Work to do: Could you pull out the stretch of the rows below from the line containing "order: Poales" through the line containing "name author: Greene", copying each line unchanged and nothing else?

Dataset rows:

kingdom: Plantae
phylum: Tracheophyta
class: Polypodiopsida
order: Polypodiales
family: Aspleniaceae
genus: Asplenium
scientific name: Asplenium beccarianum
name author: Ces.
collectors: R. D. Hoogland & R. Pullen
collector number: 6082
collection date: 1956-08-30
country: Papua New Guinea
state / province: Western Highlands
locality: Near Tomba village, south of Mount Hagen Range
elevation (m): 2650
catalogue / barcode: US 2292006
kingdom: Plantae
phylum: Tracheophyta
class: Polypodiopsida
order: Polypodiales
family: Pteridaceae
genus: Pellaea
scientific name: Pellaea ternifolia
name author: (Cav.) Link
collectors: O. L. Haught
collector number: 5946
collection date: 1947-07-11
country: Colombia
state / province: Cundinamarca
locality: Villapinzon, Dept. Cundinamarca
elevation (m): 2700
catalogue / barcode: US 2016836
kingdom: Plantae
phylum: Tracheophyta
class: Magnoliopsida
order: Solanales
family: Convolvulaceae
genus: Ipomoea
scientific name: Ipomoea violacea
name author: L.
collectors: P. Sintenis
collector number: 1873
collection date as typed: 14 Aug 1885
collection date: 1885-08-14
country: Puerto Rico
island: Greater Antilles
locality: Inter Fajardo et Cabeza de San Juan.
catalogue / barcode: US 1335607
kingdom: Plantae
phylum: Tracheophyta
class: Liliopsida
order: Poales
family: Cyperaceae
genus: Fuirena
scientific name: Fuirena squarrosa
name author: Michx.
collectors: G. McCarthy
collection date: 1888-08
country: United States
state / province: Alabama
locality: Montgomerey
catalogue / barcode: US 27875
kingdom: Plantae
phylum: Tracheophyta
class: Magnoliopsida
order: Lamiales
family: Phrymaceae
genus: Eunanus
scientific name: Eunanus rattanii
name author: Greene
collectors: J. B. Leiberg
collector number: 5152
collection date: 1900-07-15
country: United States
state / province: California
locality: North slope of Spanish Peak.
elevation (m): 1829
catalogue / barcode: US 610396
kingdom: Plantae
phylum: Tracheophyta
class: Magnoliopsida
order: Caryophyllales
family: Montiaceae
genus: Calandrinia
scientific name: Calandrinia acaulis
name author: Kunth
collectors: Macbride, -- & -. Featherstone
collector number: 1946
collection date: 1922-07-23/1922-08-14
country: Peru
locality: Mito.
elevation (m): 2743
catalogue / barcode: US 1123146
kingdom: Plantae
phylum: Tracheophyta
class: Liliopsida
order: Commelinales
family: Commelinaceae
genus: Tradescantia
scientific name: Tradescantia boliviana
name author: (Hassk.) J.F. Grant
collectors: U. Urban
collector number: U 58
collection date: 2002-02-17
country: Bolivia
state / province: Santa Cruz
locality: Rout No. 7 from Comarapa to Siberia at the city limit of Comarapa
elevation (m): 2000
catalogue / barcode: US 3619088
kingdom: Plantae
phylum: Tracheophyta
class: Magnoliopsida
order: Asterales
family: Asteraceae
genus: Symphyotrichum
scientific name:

Task result:
order: Poales
family: Cyperaceae
genus: Fuirena
scientific name: Fuirena squarrosa
name author: Michx.
collectors: G. McCarthy
collection date: 1888-08
country: United States
state / province: Alabama
locality: Montgomerey
catalogue / barcode: US 27875
kingdom: Plantae
phylum: Tracheophyta
class: Magnoliopsida
order: Lamiales
family: Phrymaceae
genus: Eunanus
scientific name: Eunanus rattanii
name author: Greene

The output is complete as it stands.